In an effort to remind Lopez of the farce behind complaints like this — in a comic book film — I’ll use her language. The reason the film conjures up what she describes as “a magic cure” is because the film gave her a “magic” disability. Would it not be more insensitive for the script to say this character is imbued with some new malady, and that is how she is identified now — live with it?

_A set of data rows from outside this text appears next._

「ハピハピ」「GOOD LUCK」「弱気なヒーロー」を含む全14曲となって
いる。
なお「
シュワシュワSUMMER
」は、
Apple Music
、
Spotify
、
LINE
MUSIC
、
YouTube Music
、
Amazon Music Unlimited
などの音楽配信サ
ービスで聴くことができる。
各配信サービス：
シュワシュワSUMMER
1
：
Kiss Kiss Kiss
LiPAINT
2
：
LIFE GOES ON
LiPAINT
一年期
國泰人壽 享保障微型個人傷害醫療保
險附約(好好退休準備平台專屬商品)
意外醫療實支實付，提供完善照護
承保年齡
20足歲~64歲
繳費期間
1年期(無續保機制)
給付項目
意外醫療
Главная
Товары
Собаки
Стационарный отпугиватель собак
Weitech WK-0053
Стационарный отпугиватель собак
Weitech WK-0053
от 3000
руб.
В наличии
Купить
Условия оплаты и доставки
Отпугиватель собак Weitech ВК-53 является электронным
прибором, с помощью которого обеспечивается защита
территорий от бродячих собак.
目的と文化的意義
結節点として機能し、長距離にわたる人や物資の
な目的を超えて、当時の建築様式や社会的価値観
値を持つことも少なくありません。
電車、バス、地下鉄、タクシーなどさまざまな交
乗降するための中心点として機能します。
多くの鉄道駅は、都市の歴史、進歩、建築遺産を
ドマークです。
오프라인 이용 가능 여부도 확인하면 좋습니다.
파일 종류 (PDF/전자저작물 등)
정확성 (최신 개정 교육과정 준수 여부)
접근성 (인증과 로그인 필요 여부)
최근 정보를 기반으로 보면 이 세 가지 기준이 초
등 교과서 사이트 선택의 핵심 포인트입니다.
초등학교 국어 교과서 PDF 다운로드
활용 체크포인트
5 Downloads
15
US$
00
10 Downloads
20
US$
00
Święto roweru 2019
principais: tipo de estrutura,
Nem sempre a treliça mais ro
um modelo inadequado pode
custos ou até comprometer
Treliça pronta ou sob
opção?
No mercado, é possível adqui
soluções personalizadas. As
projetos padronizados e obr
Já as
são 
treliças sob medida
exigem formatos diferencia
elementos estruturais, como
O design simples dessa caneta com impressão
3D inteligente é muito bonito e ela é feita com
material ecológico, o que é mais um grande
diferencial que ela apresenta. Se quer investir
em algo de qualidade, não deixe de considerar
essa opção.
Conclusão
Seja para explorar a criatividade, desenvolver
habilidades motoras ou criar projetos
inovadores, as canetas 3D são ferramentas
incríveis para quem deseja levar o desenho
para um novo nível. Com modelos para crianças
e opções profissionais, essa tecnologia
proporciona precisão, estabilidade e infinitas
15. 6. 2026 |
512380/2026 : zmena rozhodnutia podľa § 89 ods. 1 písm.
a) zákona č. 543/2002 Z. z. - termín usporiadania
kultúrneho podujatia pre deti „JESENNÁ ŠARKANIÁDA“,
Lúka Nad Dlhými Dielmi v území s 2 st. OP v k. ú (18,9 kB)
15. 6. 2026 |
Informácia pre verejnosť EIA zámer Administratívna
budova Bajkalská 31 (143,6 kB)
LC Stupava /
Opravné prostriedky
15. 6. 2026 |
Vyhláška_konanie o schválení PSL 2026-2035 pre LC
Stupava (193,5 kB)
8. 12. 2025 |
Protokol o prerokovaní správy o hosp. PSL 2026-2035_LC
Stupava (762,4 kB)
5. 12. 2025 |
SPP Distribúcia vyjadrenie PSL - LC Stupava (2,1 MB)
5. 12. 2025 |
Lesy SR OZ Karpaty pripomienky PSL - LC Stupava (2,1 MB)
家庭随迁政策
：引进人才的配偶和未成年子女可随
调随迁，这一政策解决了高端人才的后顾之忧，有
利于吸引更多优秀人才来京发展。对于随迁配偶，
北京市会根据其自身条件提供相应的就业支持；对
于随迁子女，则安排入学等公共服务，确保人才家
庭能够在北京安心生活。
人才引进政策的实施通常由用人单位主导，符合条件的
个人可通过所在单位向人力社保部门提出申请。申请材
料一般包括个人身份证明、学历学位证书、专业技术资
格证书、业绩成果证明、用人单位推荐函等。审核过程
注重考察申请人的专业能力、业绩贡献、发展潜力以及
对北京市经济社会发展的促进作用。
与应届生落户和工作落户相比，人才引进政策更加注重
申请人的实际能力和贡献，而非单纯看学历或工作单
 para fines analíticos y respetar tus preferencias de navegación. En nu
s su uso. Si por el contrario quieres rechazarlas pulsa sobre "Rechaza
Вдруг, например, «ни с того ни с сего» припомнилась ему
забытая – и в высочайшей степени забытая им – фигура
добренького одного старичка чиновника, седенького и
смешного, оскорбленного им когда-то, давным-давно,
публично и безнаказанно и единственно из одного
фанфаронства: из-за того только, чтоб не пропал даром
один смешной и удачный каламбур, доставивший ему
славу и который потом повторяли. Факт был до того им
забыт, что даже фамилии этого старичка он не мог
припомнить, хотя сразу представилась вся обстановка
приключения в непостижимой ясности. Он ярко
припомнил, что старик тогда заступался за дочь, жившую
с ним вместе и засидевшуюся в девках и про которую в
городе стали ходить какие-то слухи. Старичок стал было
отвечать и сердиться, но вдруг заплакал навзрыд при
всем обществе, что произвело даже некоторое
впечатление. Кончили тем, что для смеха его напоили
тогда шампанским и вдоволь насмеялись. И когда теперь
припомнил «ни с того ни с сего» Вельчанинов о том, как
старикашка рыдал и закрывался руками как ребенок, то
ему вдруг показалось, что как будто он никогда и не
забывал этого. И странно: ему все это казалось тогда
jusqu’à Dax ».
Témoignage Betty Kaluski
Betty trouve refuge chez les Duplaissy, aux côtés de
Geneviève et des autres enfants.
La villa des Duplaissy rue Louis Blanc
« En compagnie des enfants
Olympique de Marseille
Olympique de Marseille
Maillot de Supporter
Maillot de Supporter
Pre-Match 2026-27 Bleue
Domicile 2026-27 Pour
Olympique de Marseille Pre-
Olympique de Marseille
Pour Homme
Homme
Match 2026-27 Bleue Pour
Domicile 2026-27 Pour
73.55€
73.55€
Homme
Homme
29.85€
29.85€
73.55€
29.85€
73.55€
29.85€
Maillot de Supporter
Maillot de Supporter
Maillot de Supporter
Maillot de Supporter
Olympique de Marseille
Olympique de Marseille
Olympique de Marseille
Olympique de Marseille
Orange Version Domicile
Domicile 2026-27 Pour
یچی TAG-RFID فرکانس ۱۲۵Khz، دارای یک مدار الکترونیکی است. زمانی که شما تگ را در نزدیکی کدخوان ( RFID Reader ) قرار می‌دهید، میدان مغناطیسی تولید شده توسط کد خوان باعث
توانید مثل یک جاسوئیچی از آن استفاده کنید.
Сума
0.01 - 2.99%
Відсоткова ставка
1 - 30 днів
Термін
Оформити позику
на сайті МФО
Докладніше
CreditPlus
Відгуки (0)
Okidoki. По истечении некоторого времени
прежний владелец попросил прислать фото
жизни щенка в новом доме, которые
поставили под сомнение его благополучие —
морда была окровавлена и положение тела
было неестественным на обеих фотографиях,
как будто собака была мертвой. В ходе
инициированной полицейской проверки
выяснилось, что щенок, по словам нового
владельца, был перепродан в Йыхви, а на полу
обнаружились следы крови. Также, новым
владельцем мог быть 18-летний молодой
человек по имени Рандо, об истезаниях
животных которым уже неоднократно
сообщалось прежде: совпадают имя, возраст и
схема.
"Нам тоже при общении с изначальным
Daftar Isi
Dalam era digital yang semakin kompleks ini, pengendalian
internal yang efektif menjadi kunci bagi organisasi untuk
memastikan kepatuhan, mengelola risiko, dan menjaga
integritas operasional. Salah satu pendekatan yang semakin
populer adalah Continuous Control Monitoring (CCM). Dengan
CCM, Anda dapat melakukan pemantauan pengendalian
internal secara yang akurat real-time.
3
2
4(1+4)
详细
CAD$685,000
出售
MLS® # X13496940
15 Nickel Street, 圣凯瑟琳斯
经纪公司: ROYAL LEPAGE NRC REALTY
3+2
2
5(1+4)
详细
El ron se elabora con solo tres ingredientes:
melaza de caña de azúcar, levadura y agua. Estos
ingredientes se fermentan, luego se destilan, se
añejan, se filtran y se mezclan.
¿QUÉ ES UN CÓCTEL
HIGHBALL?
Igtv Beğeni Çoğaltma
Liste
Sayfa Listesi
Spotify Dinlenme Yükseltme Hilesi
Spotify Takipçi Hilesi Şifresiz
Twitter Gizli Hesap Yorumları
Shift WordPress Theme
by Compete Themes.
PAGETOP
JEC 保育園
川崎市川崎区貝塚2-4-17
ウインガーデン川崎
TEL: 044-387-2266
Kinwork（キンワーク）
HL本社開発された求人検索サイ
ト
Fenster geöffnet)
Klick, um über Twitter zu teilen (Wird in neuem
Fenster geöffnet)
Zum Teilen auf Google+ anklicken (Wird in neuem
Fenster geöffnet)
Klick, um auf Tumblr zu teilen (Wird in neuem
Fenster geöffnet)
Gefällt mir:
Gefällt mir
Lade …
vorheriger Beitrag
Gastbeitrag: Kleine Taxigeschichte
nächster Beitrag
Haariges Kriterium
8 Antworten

Harder for me to wrap my head around is why we get told helping someone who is in this painful state is incorrect. “In the end, Ava is ‘cured’ of her her disability entirely. This is perceived as the happy ending of the feature.” The message here, it seems, is that anyone enduring chronic pain should not have a cure provided…I suppose? Curing someone of their anguish somehow detracts from their identity? Yes, according to Lopez. To repeat, her disability was acquired, not something she was born with. Yet the charge from the writer is the act of helping someone, and ending their anguish, is problematic.
Chronic pain remains a hot-button issue in the disabled community, and having Ava live with it could have presented something relatable. Instead, Ava is stripped of her problem in order to make her rational, quantifiable, and controllable.
The amusement is that Lopez cannot see she is guilty of the very societal posturing she criticizes. The movie is wrong in making one group noble for aiding and curing a pained individual. Somehow Kristen is not in the wrong with her noble insistence that a character remain afflicted with a painful condition — in order to forward an agenda.